Source: Mukhtar G, Sasidharan B, Krishnamoorthy KM, Kurup HK, Gopalakrishnan A, SasiKumar D, et al. (2023). Clinical profile and outcomes of paediatric hypertrophic cardiomyopathy in a South Indian tertiary care cardiac centre: a three-decade experience. BMC Paediatrics, 23(1), 446. https://doi.org/10.1186/s12887-023-04255-z
This study is the most extensive investigation of paediatric cardiomyopathy in South Asia to date. The researchers examined the clinical characteristics and outcomes of cardiomyopathy in children under 18 years old. Out of the 233 cases identified, 63 cases were diagnosed with hypertrophic cardiomyopathy (HCM), with a significant number presenting in infancy. The median age of presentation for HCM patients was 7 years. The study also found that LV outflow obstruction was present in 47% of patients, similar to previous paediatric studies.
The study identified several interesting cases, including one patient with infantile-onset obstructive HCM who developed infective endocarditis of the mitral valve at 8 years old. Fortunately, the patient responded well to medical treatment. In addition, 14% of HCM patients in the study had Noonan syndrome, with a higher percentage presenting in infancy. The outcomes for these patients were generally positive, with all patients alive over a mean follow-up period of 7 years.
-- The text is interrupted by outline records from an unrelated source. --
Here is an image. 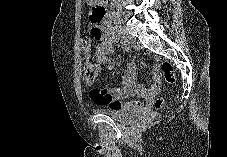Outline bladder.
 <instances>
[{
	"label": "bladder",
	"mask_w": 227,
	"mask_h": 157,
	"mask_svg": "<svg viewBox=\"0 0 227 157\" xmlns=\"http://www.w3.org/2000/svg\"><path fill=\"white\" fill-rule=\"evenodd\" d=\"M97 112L109 116L110 118L121 121L127 122L131 121L136 118L140 112L136 110H127V109H113V108H100L97 109Z\"/></svg>",
	"instance_id": "obj_1"
}]
</instances>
The study reported a 5-year survival rate of 82% and a 10-year survival rate of 78%, which is comparable to other studies. However, the study had a high attrition rate, with 33% of patients lost to follow-up. Among the patients whose outcomes were known, 26% died, with sudden cardiac death being the most common cause. The study also noted a trend toward higher rates of death or ventricular arrhythmias in patients with consanguinity, possibly indicating underlying inborn errors of metabolism.
The study had limitations, including the high attrition rate and limited availability of genetic and metabolic testing throughout the study period. Despite being a single-centre study, it provided valuable insights into paediatric cardiomyopathy in the region. The smaller number of HCM patients compared to other studies may be attributed to a lack of systematic family screening in the early years of the study.
In conclusion, this study sheds light on the clinical profile and outcomes of paediatric cardiomyopathy in South Asia. It highlights the importance of early detection and management of HCM, particularly in infants, and emphasises the need for further research and comprehensive testing to better understand the underlying causes and improves patient outcomes.
Source: Milani GP, Edefonti V, De Cosmi V, Bettocchi S, Mazzocchi A, Silano M, et al. (2023). Protein and growth during the 1st year of life: a systematic review and meta-analysis. Pediatric Research, 94 (3), 878–891. https://doi.org/10.1038/s41390-023-02531-3
The current study aims to explore the impact of varying protein intake on the growth of healthy full-term infants during their 1st year of life. This investigation is carried out through two main methods: First, a systematic review of existing literature encompassing interventions with different protein content, such as infant formulas, follow-on formulas, or complementary feeding; and second, a quantitative synthesis of the data through a meta-analysis, which assesses the effects of various formula-based interventions on growth outcomes consistently measured at different time points in similarly designed studies.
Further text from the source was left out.